* Trecho do texto *
========================

Três falas de Delfim dadas à Folha de S.Paulo refletem esse personagem de extremos. Numa entrevista de 2014, defendeu atuações da ditadura – “Nunca houve milagre. Milagre é efeito sem causa. O crescimento do Brasil naquele período foi consequência da grande arrumação que houve no setor econômico produzida no governo Castelo Branco”. Em outra, dada em 2002, pouco antes da posse de Lula, afirmou que o então presidente “está ameaçado de se transformar num grande estadista”, mostrando outra de suas características mais marcantes: a ironia. Delfim se aproximou de Lula e só se afastou do líder petista no começo do segundo governo de Dilma Rousseff – “Dilma deveria ter acordado antes da sociedade”, afirmou à Folha em 2016 sobre os primeiros protestos (de três anos antes) que levaram à queda da ex-presidente.

A DC NEWS ouviu economistas e consultores sobre esse personagem que mudou e moldou a economia brasileira das últimas seis décadas. A seguir, trechos desses comentários sobre Delfim Netto.

Por: Bruna Lencioni, Bruna Galati, Edson Rossi, Naira Zitei, Victor Marques e Vitor Nuzzi.

ALBERTO AJZENTAL, doutor em economia e professor da Escola de Economia da Fundação Getulio Vargas (FGV-SP). “Delfim Netto é uma figura central na história econômica do Brasil, com uma influência que se estende por quase seis décadas, atuando direta ou indiretamente em diversos governos. Sua carreira é marcada por uma ambiguidade notável. Embora tenha sido um dos responsáveis pelo crescimento durante o milagre econômico, suas políticas também contribuíram para problemas estruturais que afetaram o Brasil nas décadas seguintes. Sua capacidade de adaptação e de aproximação com diferentes líderes políticos, de direita e esquerda, evidencia sua influência e versatilidade, mas também levanta questões sobre a coerência e consistência de sua visão econômica ao longo dos anos.”

JAYME CARVALHO, economista e planejador financeiro. “O professor Delfim Netto tem uma contribuição acadêmica e também de conhecimento muito grande. E deixou sua marca não só em economia, mas também na política. Como ministro do governo militar, foi responsável pelos planos econômicos que levaram a um crescimento econômico acelerado, mas por um modelo econômico que não se renovou. A questão do fazer o bolo crescer para depois dividir. É difícil falar se isso daí é um tema somente econômico ou não também político, das condições que ali estavam colocadas que não foram compostas, como a redemocratização, que não dependia dele. Mas a grande verdade é que o crescimento econômico que o Brasil viveu naquelas décadas trouxe temas de desequilíbrios que depois voltaram na década seguinte como inflação. De qualquer forma, o professor teve uma carreira brilhante, foi um grande intelectual e manteve nos últimos anos a sua contribuição na discussão política e econômica do país.”

========================

(Registros de origem)
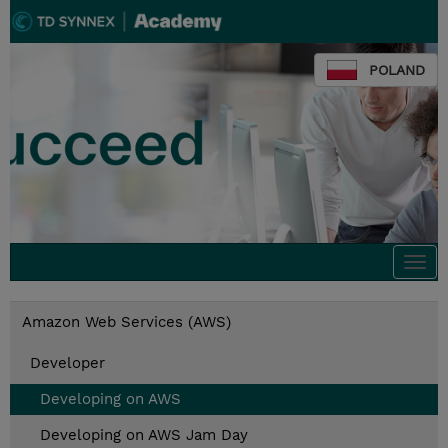
POLAND
Togg
navi
Amazon Web Services (AWS)
Developer
Developing on AWS
Developing on AWS Jam Day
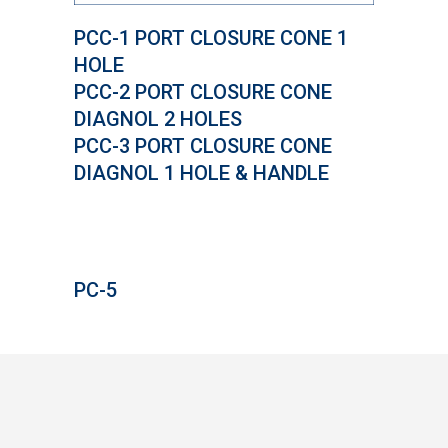
PCC-1 PORT CLOSURE CONE 1
HOLE
PCC-2 PORT CLOSURE CONE
DIAGNOL 2 HOLES
PCC-3 PORT CLOSURE CONE
DIAGNOL 1 HOLE & HANDLE
PC-5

========================

* Tarefa a realizar *
Reescreva tudo no trecho sobre Delfim Netto, desde "Três falas de" até "queda da ex-presidente.", renomeando "a ironia" para "o sarcasmo".

* Resultado da tarefa *
Três falas de Delfim dadas à Folha de S.Paulo refletem esse personagem de extremos. Numa entrevista de 2014, defendeu atuações da ditadura – “Nunca houve milagre. Milagre é efeito sem causa. O crescimento do Brasil naquele período foi consequência da grande arrumação que houve no setor econômico produzida no governo Castelo Branco”. Em outra, dada em 2002, pouco antes da posse de Lula, afirmou que o então presidente “está ameaçado de se transformar num grande estadista”, mostrando outra de suas características mais marcantes: o sarcasmo. Delfim se aproximou de Lula e só se afastou do líder petista no começo do segundo governo de Dilma Rousseff – “Dilma deveria ter acordado antes da sociedade”, afirmou à Folha em 2016 sobre os primeiros protestos (de três anos antes) que levaram à queda da ex-presidente.